Mark was working on the buffalo wings when we felt ourselves turning back into pumpkins, so we stumbled off.

During our last lunch in Amsterdam, Nick was lamenting having missed out on frites with tangy Belgian-style mayo. Klary and Dennis decided that this was the perfect time to torment us further by telling us all about bitterballen, or "meat sauce balls". Bitterballen (and kroketten, which are larger and served on a bun) are basically shreds of leftover roast beef bound by a thick bechamel, formed into balls or croquettes, then breaded and fried. Served with mustard.

We were devastated that we'd have to leave without tasting them. 

But after we reached our gate at Schiphol, we were told that our flight to Lisboa was delayed by a few hours. Klary suggested that we might get lucky and find bitterballen at an airport bar.

We did get lucky.

And then we got lucky again.

And then we got full.

Eventually, we got to Lisboa. But we got seriously lost in the cobbled streets of the Old Town trying to find our guesthouse. So by the time we checked in at half past ten, we really deserved a drink.
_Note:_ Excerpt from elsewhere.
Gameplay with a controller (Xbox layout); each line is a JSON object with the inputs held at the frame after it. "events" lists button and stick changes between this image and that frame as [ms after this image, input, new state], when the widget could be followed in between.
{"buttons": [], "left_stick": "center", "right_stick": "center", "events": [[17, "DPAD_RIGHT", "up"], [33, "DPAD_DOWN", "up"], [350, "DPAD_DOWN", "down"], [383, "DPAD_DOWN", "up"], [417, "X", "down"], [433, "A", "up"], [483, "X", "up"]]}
"A drink" ended up being several half bottles of Portuguese wine during our long-anticipated  dinner at old school steakhouse Cafe de Sao Bento, across from the Parliament. Famous for their bife a marrare, which is steak (either filet or sirloin) in a pepper cream sauce. Fried egg optional.
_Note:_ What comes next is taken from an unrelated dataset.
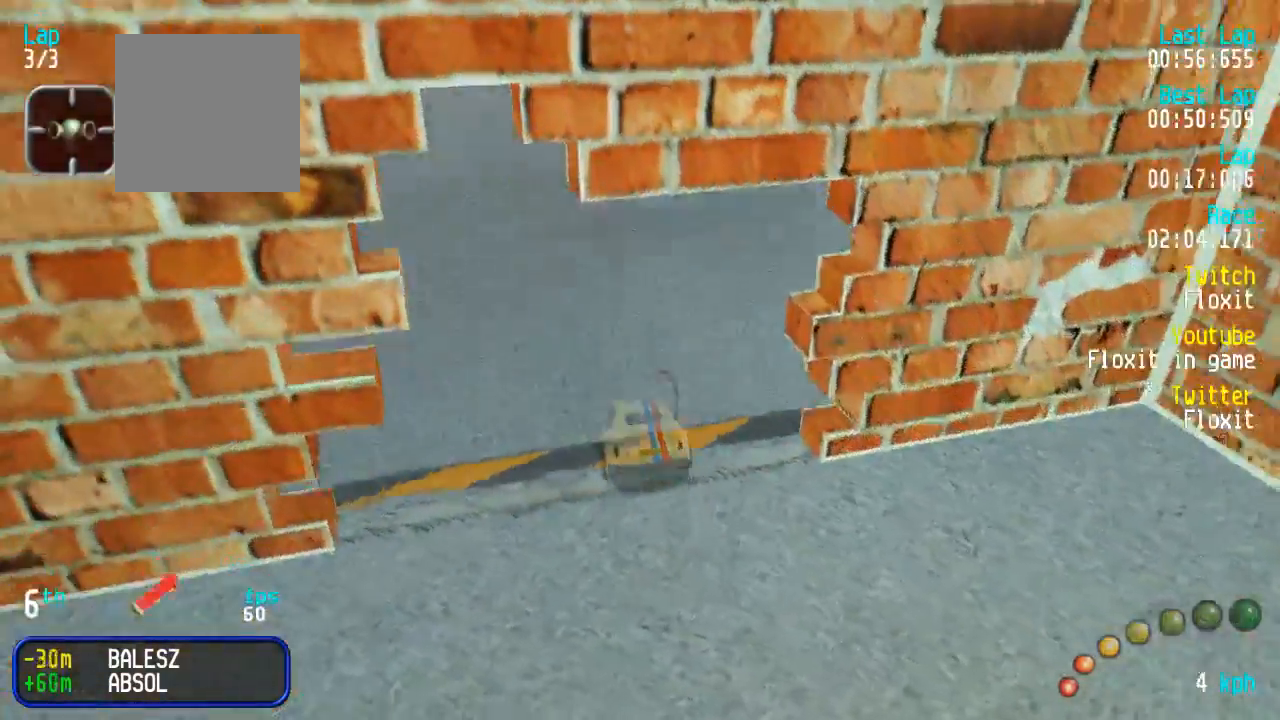
{"buttons": ["A"], "left_stick": "center", "right_stick": "center", "events": [[100, "A", "down"]]}
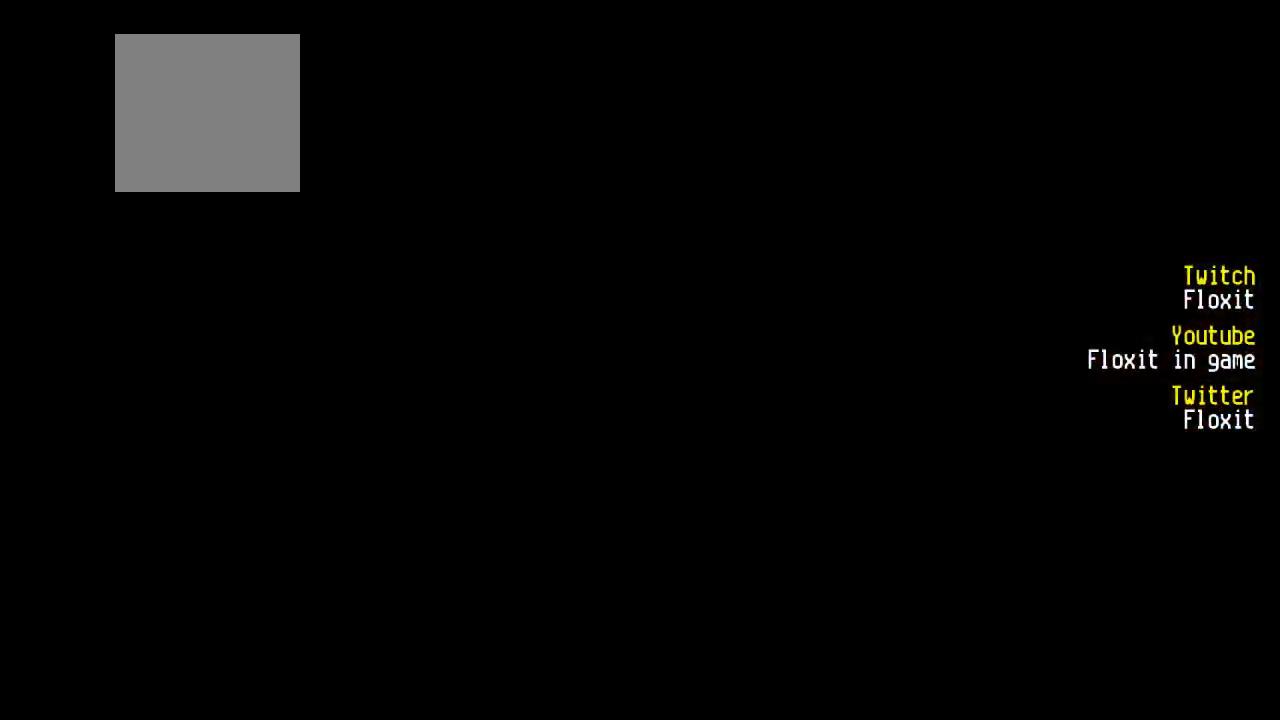
{"buttons": ["A"], "left_stick": "center", "right_stick": "center", "events": []}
The space is fantastic-- red velvet, dark wood, smoked glass. The service was perfect. The 100% Portuguese wine list rocks. They serve dinner nightly until 2am, and we stayed until closing.

Actually, we loved everything about the place except for the food.

The steaks were weird.

The server and the chef.


Walking around, day two. "Free your brain."

Pão de Deus
Literally, "God's Bread".

Literally not very good though. We sat on a park bench and shared it, and made a lot of faces. It was like stale brioche with a hardened crust of petrified coconut.

Nick became obsessed with these scented dolls.

We could smell them through the glass.